Pastrami on Rye Latkes


  • 2lbs Burbank Russet Idaho Potatoes
  • 1 large yellow onion
  • ¼ cup all-purpose flour
  • 1 ½ tablespoons caraway seeds
  • 1 teaspoon kosher salt
  • 1 teaspoon baking powder
  • Vegetable oil for frying
  • ½ lb deli pastrami
  • 1 large dill pickle, sliced
  • Spicy brown mustard


  1. Peel the potatoes and grate either by hand on a box grater or using the shredding blade on your food processor.
  2. Repeat with the onion.
  3. Place the grated potato and onion in a large bowl fitted with a tea towel instead and squeeze all excess liquid from the shredded potatoes.
  4. Remove the liquid from the bowl, trying to leave the potato starch at the bottom if possible and add the potatoes.
  5. Mix in the flour, caraway seeds, salt and baking powder. Toss to coat evening.
  6. Heat a cast iron skillet over medium heat with enough oil to cover the bottom, have a sheet tray ready lined with paper towels and heat your oven to 250 ° to keep the completed latkes warm.
  7. Check to see if the oil is hot enough by placing a small amount of potato in the skillet, if it sizzles immediately you are good to go.

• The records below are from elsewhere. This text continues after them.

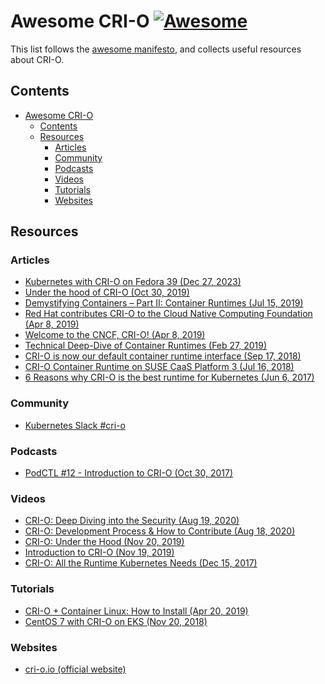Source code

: # Awesome CRI-O [![Awesome](https://awesome.re/badge.svg)](https://awesome.re)

This list follows the [awesome manifesto](https://github.com/sindresorhus/awesome/blob/master/awesome.md),
and collects useful resources about CRI-O.

## Contents

<!-- markdownlint-disable-file MD039 MD051 -->
<!-- TOC start -->

- [Awesome CRI-O ](#awesome-cri-o-)
  - [Contents](#contents)
  - [Resources](#resources)
    - [Articles](#articles)
    - [Community](#community)
    - [Podcasts](#podcasts)
    - [Videos](#videos)
    - [Tutorials](#tutorials)
    - [Websites](#websites)

<!-- TOC end -->

## Resources

### Articles

- [Kubernetes with CRI-O on Fedora 39 (Dec 27, 2023)](https://fedoramagazine.org/kubernetes-with-cri-o-on-fedora-linux-39/)
- [Under the hood of CRI-O (Oct 30, 2019)](https://vmblog.com/archive/2019/10/30/under-the-hood-of-cri-o-kubernetes-container-runtime.aspx)
- [Demystifying Containers – Part II: Container Runtimes (Jul 15, 2019)](https://www.cncf.io/blog/2019/07/15/demystifying-containers-part-ii-container-runtimes)
- [Red Hat contributes CRI-O to the Cloud Native Computing Foundation (Apr 8, 2019)](https://www.redhat.com/en/blog/red-hat-contributes-cri-o-cloud-native-computing-foundation)
- [Welcome to the CNCF, CRI-O! (Apr 8, 2019)](https://www.suse.com/c/welcome-to-the-cncf-cri-o)
- [Technical Deep-Dive of Container Runtimes (Feb 27, 2019)](https://www.suse.com/c/technical-deep-dive-of-container-runtimes)
- [CRI-O is now our default container runtime interface (Sep 17, 2018)](https://kubic.opensuse.org/blog/2018-09-17-crio-default)
- [CRI-O Container Runtime on SUSE CaaS Platform 3 (Jul 16, 2018)](https://www.suse.com/c/cri-o-container-runtime-on-suse-caas-platform-3)
- [6 Reasons why CRI-O is the best runtime for Kubernetes (Jun 6, 2017)](https://www.projectatomic.io/blog/2017/06/6-reasons-why-cri-o-is-the-best-runtime-for-kubernetes)

### Community

- [Kubernetes Slack #cri-o](https://slack.com/app_redirect?channel=CAZH62UR1)

### Podcasts

- [PodCTL #12 - Introduction to CRI-O (Oct 30, 2017)](https://podctl.buzzsprout.com/110399/585611-an-introduction-to-cri-o)

### Videos

- [CRI-O: Deep Diving into the Security (Aug 19, 2020)](https://youtu.be/RoiIx8mcECY)
- [CRI-O: Development Process & How to Contribute (Aug 18, 2020)](https://youtu.be/0MB5tUT4u3Q)
- [CRI-O: Under the Hood (Nov 20, 2019)](https://www.youtube.com/watch?v=3kz-pERV6Qg)
- [Introduction to CRI-O (Nov 19, 2019)](https://www.youtube.com/watch?v=V53nSS2mnsM)
- [CRI-O: All the Runtime Kubernetes Needs (Dec 15, 2017)](https://www.youtube.com/watch?v=NVa8xR4Eyj8)

### Tutorials

- [CRI-O + Container Linux: How to Install (Apr 20, 2019)](https://edenmal.moe/post/2018/CRI-O-Container-Linux-How-to-Install)
- [CentOS 7 with CRI-O on EKS (Nov 20, 2018)](https://medium.com/errnothxbye/centos-7-with-cri-o-on-eks-ae9684aff764)

### Websites

- [cri-o.io (official website)](https://cri-o.io/)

  8. Scoop about ⅓ cup potato mix from the bowl, squeeze to drain any excess moisture that may have accumulated and flatten into a round disc. Gently place in the oil and fry about 3-4 minutes per side or until crispy.  Depending on the size of your skillet, fry about 3-4 latkes at a time.  You do not want to crowd the skillet while cooking.
  9. Once finished, transfer to the paper towel lined sheet tray and sprinkle with kosher salt. Keep warm in the heated oven.  Repeat with the remaining potatoes.
  10. When ready to serve top each latke with a slice of pastrami, a dollop of mustard and a pickle slice.
  11. Latkes can be made in advance and either frozen in a single layer or stored in the refrigerator for 2-3 days. Heat in the oven to crisp up before serving.